Task to complete:
Keep the pictures out. Restate the entries below word for word.

[Start of Attachment]

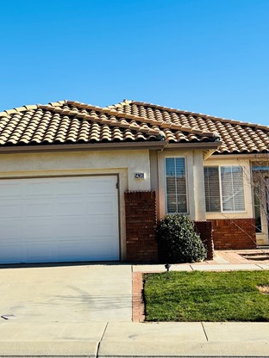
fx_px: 663
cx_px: 122
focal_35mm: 64
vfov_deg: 29.9
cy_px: 103
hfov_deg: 22.9
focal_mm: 5.96
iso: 50
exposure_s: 1/3021
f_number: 1.6
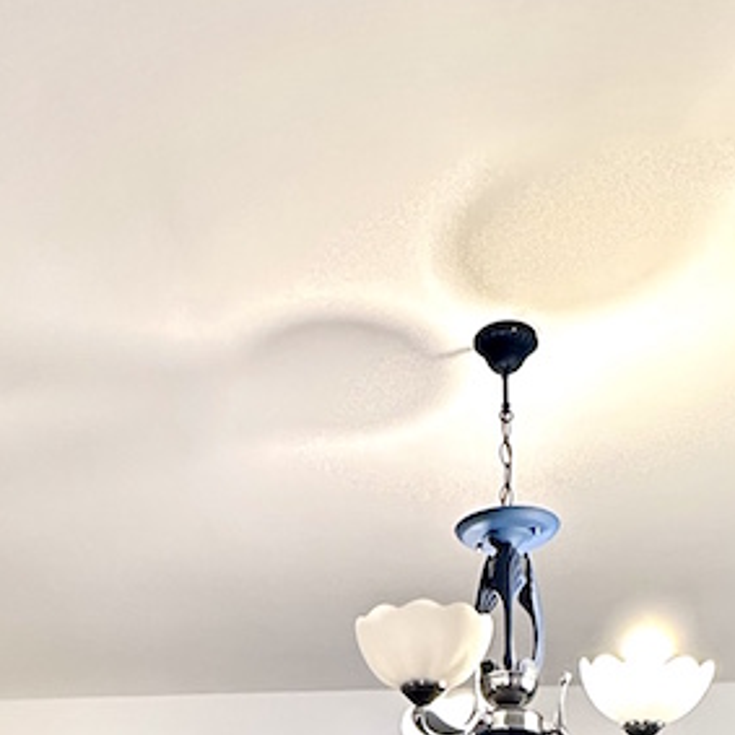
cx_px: 345
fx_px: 1345
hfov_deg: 30.6
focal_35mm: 56
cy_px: 1156
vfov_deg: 23.3
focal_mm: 2.22
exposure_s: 1/99
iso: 200
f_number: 2.2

[End of Attachment]

Result of the exercise:
fx_px: 663
cx_px: 122
focal_35mm: 64
vfov_deg: 29.9
cy_px: 103
hfov_deg: 22.9
focal_mm: 5.96
iso: 50
exposure_s: 1/3021
f_number: 1.6
cx_px: 345
fx_px: 1345
hfov_deg: 30.6
focal_35mm: 56
cy_px: 1156
vfov_deg: 23.3
focal_mm: 2.22
exposure_s: 1/99
iso: 200
f_number: 2.2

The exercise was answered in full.